その思いをもとに「すべては、お客様のよろこびのために。」を経営理念としております。
(2)経営環境
企業業績や雇用環境の改善が続き緩やかな回復傾向にあるものの、米中貿易摩擦問題をはじめ、中国経済の先行きや海外経済の不確実性が懸念されます。これに加え、新型コロナウイルス感染症の影響により、景気の先行きは依然として不透明な状況にあり、感染拡大や長期化に伴い、臨時休業・営業時間短縮や消費の低迷などが懸念されます。
外食産業におきましては、労働力不足を背景とした人件費の上昇や原材料費の上昇、業種・業態を超えた競争の激化等により、厳しい経営環境が続いております。

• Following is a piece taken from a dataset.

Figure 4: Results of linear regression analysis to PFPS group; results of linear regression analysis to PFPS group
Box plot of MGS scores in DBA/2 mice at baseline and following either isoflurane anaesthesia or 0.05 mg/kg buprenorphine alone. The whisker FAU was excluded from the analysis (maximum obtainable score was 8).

このような環境のもと、当社グループでは、利益重視の経営方針に基づき運営してまいりました。
今後、新型コロナウィルス感染症の当社グループへの影響につきましては、2020年度上期まで続き、その後徐々に通常営業に戻ると見込んでおり、売上および利益に及ぼすと想定されるリスクを最大限に考慮しつつ、販促費と本社コストの見直しによる圧縮により、不要不急のコストや投資を抑制します。その上で、丸亀製麺については、テイクアウトを段階的に拡大し、6月からうどん・丼のテイクアウトを全店で展開し、売上収益の向上を図ります。売上・収益が一定の基準に満たない業態については、コンセプトをはじめ商品・オペレーション等の見直しによる業態フォーマットを抜本的に見直すことにより、営業利益率の改善を図ります。海外につきましては、日本の丸亀製麺でのマーケティング施策の成功体験を形式知化し、各国にノウハウを展開し、売上収益の向上を図ります。
(3)経営上の目標の達成状況を判断するための客観的な指標等
当社グループは、「複数の成長軸をもつグローバル企業」となることを目指し、次の項目を指標に掲げております。

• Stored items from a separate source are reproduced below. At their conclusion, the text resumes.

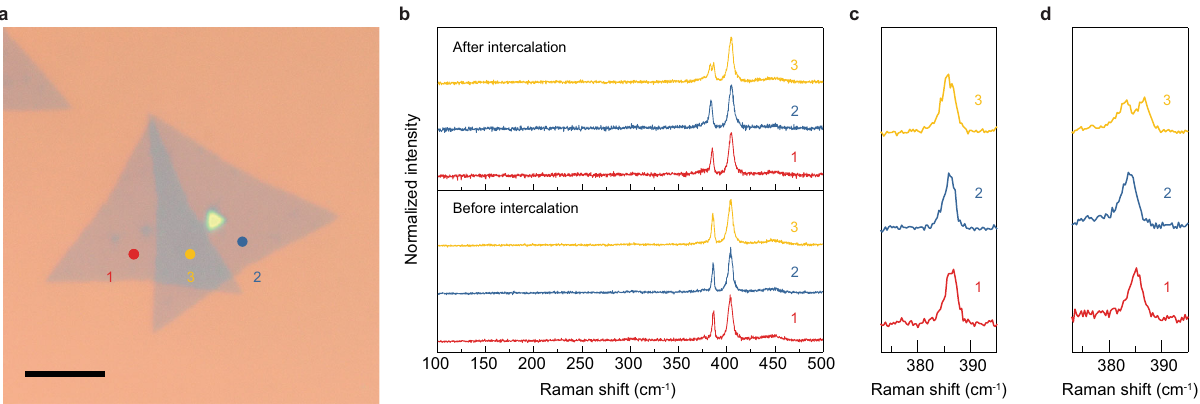
Fig. 2 The intermediate state in lithium intercalated twisted bilayer MoS 2 . a Optical microscope image of a twisted bilayer MoS 2 (scale bar 10 μ m). b Raman spectra of the positions 1, 2, and 3 in a before intercalation. c Raman spectra of the same positions after intercalation. d Zoom-in image of the E 2g and A 1g peaks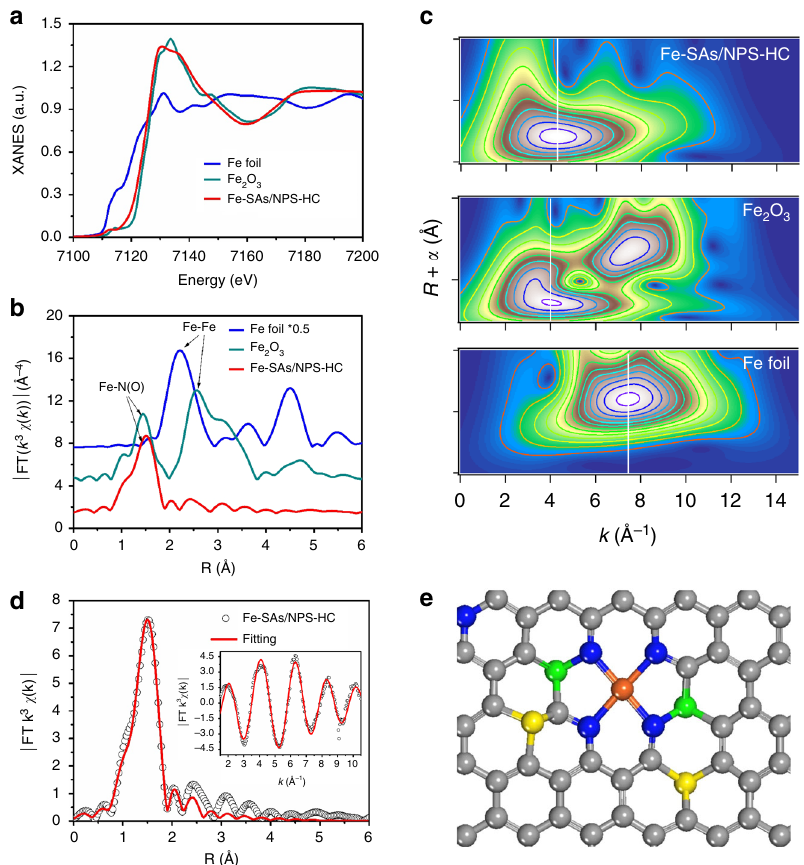
Fig. 3 Atomic structural analysis. a , b Fe K -edge X-ray absorption near-edge structure (XANES) spectra ( a ) and Fe K -edge k 3 -weighted Fourier transform (FT) spectra ( b ) of single iron atomic sites supported on a nitrogen, phosphorus and sulfur co-doped hollow carbon polyhedron (Fe-SAs/NPS-HC), Fe 2 O 3 and Fe foil samples, respectively. c Wavelet transform (WT) of Fe-SAs/NPS-HC in comparison with Fe 2 O 3 and Fe foil samples, respectively. d The corresponding extended X-ray absorption fi ne structure (EXAFS) R space fi tting curves; inset: The corresponding EXAFS k space fi tting curves of Fe-SAs/ NPS-HC. e Schematic model of Fe-SAs/NPS-HC, Fe (orange), N (blue), P (green), S (yellow) and C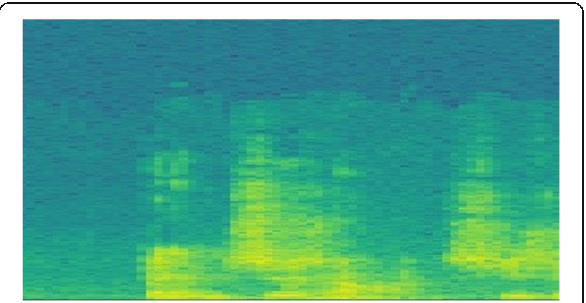
Fig. 6 Spectrogram of an audio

①連結売上収益3,500億円(FC店の店舗売上を含む場合、5,000億円)
積極的な商品施策の実施や、優秀な人材の確保と育成に注力することにより、国内における安定的な売上を確保すると共に、海外においては、事業基盤(プラットフォーム)も活用し、独資・直営モデルだけでなく、JV、フランチャイズなど、パートナーのノウハウをレバレッジさせ成長を加速させることにより2026年3月期連結売上収益3,500億円(FC店の店舗売上を含む場合、5,000億円)の達成を目指してまいります。
②ROE(親会社所有者帰属持分当期利益率)
投資収益性と成長性の2軸で事業(店舗)運営を判断し、双方のバランスを取りながら、キャッシュ・フローの最大化を目指し、高い株主還元を実現すると共に、企業価値の最大化を目指すためROEを重要な経営指標としてまいります。
(4)優先的に対処すべき事業上および財務上の課題
当社グループは、主力業態である「丸亀製麺」を中心に好調な業績を維持してまいりましたが、より一層の飛躍のため、以下の課題について積極的に取り組み、複数の成長軸をもって業容の拡大を図ってまいります。
①国内基盤の更なる強化、収益性の向上
QSCの維持・向上をはじめ、マーケティング施策や教育の充実等により既存店の強化を図るとともに、新業態の開発やM&Aにより、新たな成長軸を設け、更なる事業の安定化を目指してまいります。
また、人的効率の改善等を実施することにより収益性の向上を図ってまいります。
(注)QSCとは、飲食店における重要なキーワードで、Q:クオリティー(品質)、S:サービス、C:クリンリネス(清潔さ)を意味します。
②グローバルマルチブランド戦略による展開
主力業態である「丸亀製麺」で創出した事業基盤を活かし、新たな付加価値を持つ業態を育成するグローバルマルチブランド戦略を展開してまいります。
なお、海外事業においては、地域の食文化に対応し展開を図っておりますが、進出国の許認可制度や不動産取引に関する商習慣などの影響によって、工期の延長、出店日の遅れを招くことも想定されます。
今後につきましては、出店立地の厳選、ノウハウの蓄積による効率的運営等を推し進め、海外事業のリスクを低減し収益性の向上に努めてまいります。